Acımasız eleştiriler değer verdiğim tiyatro ustalarından gelirse beni üzer                                                                      

Sizin zamanınızda eleştiriler nasıldı, ustalarınızdan yeterince övgü aldınız mı ve acımasız eleştiriler sizi çok etkiler mi?

70li, 80li yıllarda tiyatrolara daha çok ilgi vardı. Tiyatrolarımız en parlak, verimli dönemlerini yaşıyordu. Gazeteler, televizyonlar sanat programlarıyla tiyatroları destekliyordu, eleştirmenler yıkıcı değil, yapıcı eleştirileriyle oyunları seyircileriyle buluşturuyordu. Günümüzde bir sığlık ve duyarsızlık yaşıyoruz. Pandomim dalında, tiyatro dalında  ödüllerim var. Kuşkusuz ödüller, övgüler sanatçıyı yüreklendiriyor, yeni üretimlerin yolunu açıyor.
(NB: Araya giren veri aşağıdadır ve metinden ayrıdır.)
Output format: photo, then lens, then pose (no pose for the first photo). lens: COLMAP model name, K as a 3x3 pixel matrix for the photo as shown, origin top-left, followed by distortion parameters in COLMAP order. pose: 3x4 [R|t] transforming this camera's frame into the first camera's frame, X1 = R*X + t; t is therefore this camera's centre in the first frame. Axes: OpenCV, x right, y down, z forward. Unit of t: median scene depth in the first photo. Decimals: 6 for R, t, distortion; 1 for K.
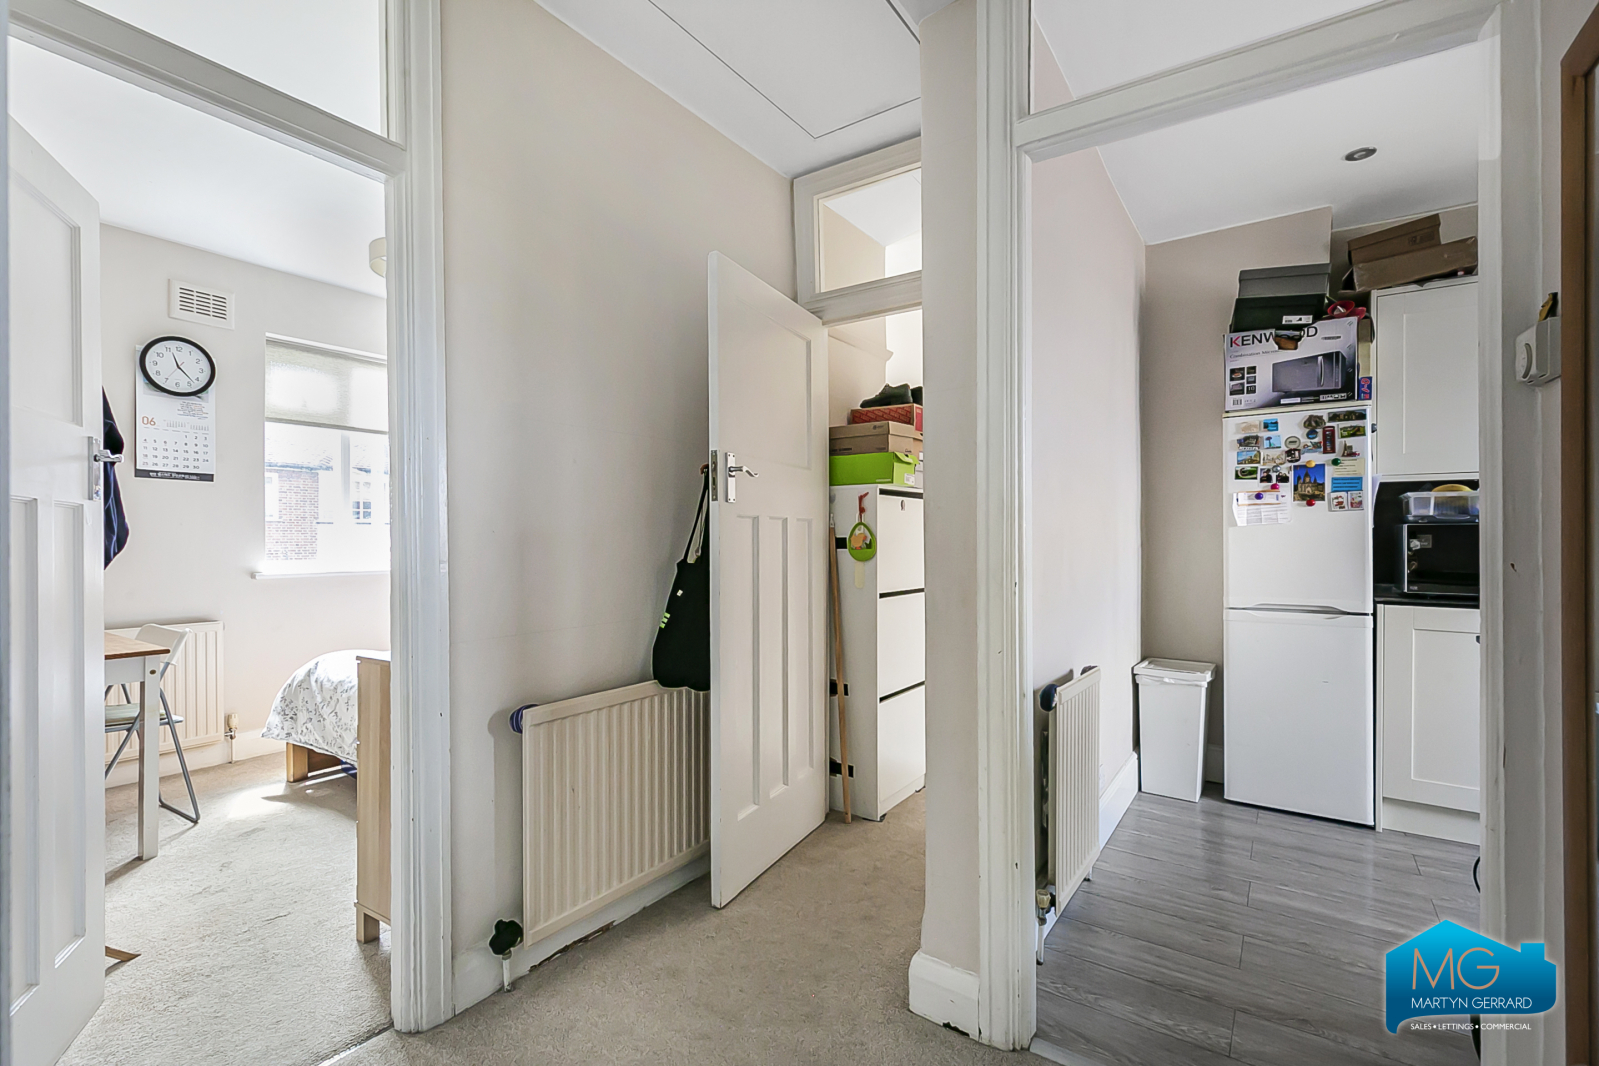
lens RADIAL K [[722.2, 0, 802.1], [0, 722.2, 531.5], [0, 0, 1]] dist [0.000247, -0.000721]
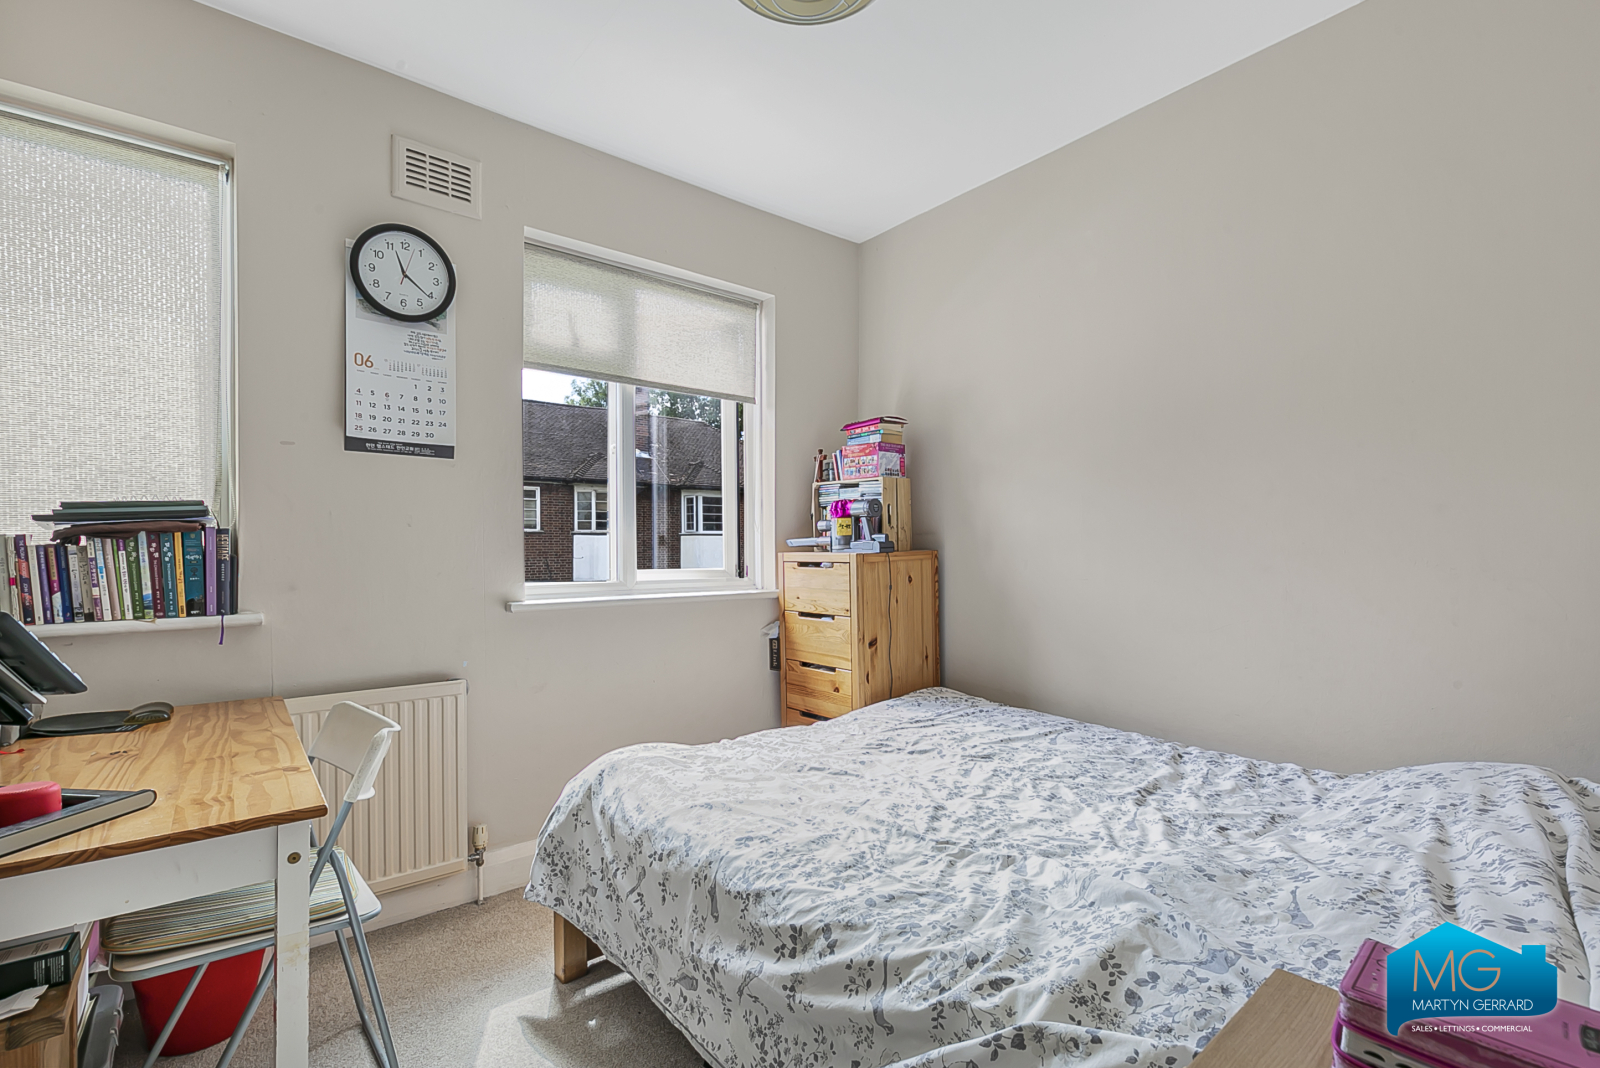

Acımasız eleştiriler değer verdiğim tiyatro ustalarından gelirse beni üzer. Eleştirilerin yapıcı, yüreklendirici olması gerektiğine inanıyorum.                                                                                                                                                                                                                             

Sizi televizyon dizileri ve dijital projelerde görmeyi çok isteriz. Son yıllarda neden sizi projelerde göremiyoruz?

Teşekkür ederim. Hem tiyatroda ki yoğun çalışmalarım, hem de pandemi nedeniyle şimdilik dizilerden ve dijital projelerden uzak duruyorum.

Tiyatro’nun yolları taşlıdır, engebelidir, yürek ister, güç ister, adanmışlık ister                                                                                                                    

Tiyatroya adanmış bir ömür çok başka bir duygu olmalı, tiyatro başka bir dünya mı ve oyuncu dediğin asıl tiyatroda mı olmalı?

Eğitmenim Muhsin Ertuğrul ‘’Eğer tiyatrosuz yapabiliyorsanız tiyatro yapmayın. ’’demişti yıllar önce. Tiyatro’nun yolları taşlıdır, engebelidir, yürek ister, güç ister, adanmışlık ister. Oyunlarınızı uyumlu, verimli bir ekiple üretiyorsanız ve oyun sonunda seyircilerinizin alkışlarıyla onurlandırılıyorsanız bu mutluluğu hiçbir meslek dalında yaşayamazsınız. Evet tiyatro başka bir dünya. Bu dünyanın içinde var olmaktan hiçbir zaman pişman olmadım. İyi ki tiyatro yapıyorum.